George Osipov ( Linköping University )
Well-known algorithms such as Gaussian elimination can efficiently solve systems of linear equations over various rings. However, such algorithms reject systems that do not admit a perfect solution without providing any information on "how far" the instances are from being satisfiable. This motivates studying the MinLin(R) problem: given a system of linear equations over a ring R, find an assignment that minimises the number of unsatisfied equations. This problem is notoriously hard: under the Unique Games Conjecture, even Min2Lin(Z2), i.e. the special case over the two-element ring with two variables per equation, is NP-hard to approximate within any constant factor.

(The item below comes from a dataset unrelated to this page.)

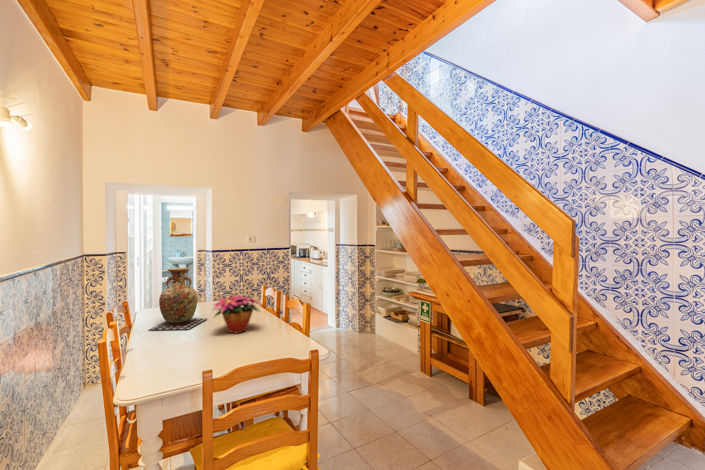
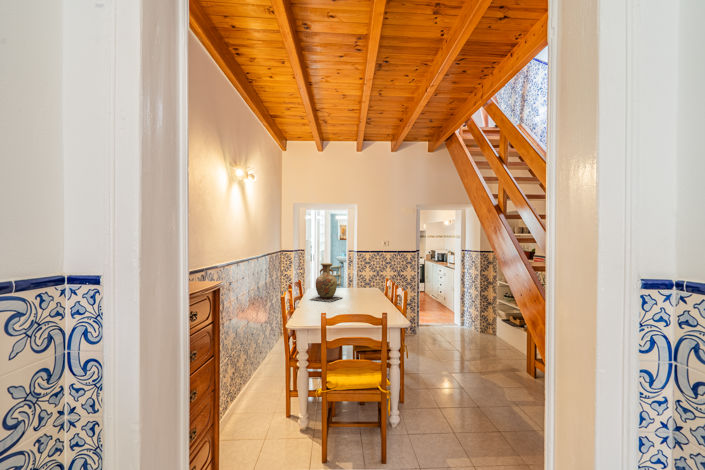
flower arrangement: present [214,296,259,333] -> none [340,283,374,307]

Towards solving almost satisfiable instances, we study parameterised complexity of MinLin(R) with the parameter k being the minimum number of equations that need to be removed to make the system satisfiable. We obtain a comprehensive picture:

(1) Even over Z2, if three or more variables are allowed in each equation, the problem is W[1]-hard to approximate, implying that the trivial algorithm that guesses the set of k equations to remove is essentially optimal.

(2) However, if every equation has at most two variables, the problem becomes fixed parameter tractable over various rings, such as the rationals, the integers, any finite field, and over the integer modulo any prime power.

(3) For linear equations over the integers modulo m, we show that in FPT time one can compute an omega(m)-approximation, where omega counts the number of prime factors of m, and show that this approximation factor is essentially optimal under the Exponential Time Hypothesis.

In my talk I will assume no prior knowledge of parameterised complexity and try to provide a gentle introduction to the subject.

Based on joint work with Konrad K. Dabrowski, Peter Jonsson, Sebastian Ordyniak and Magnus Wahlström.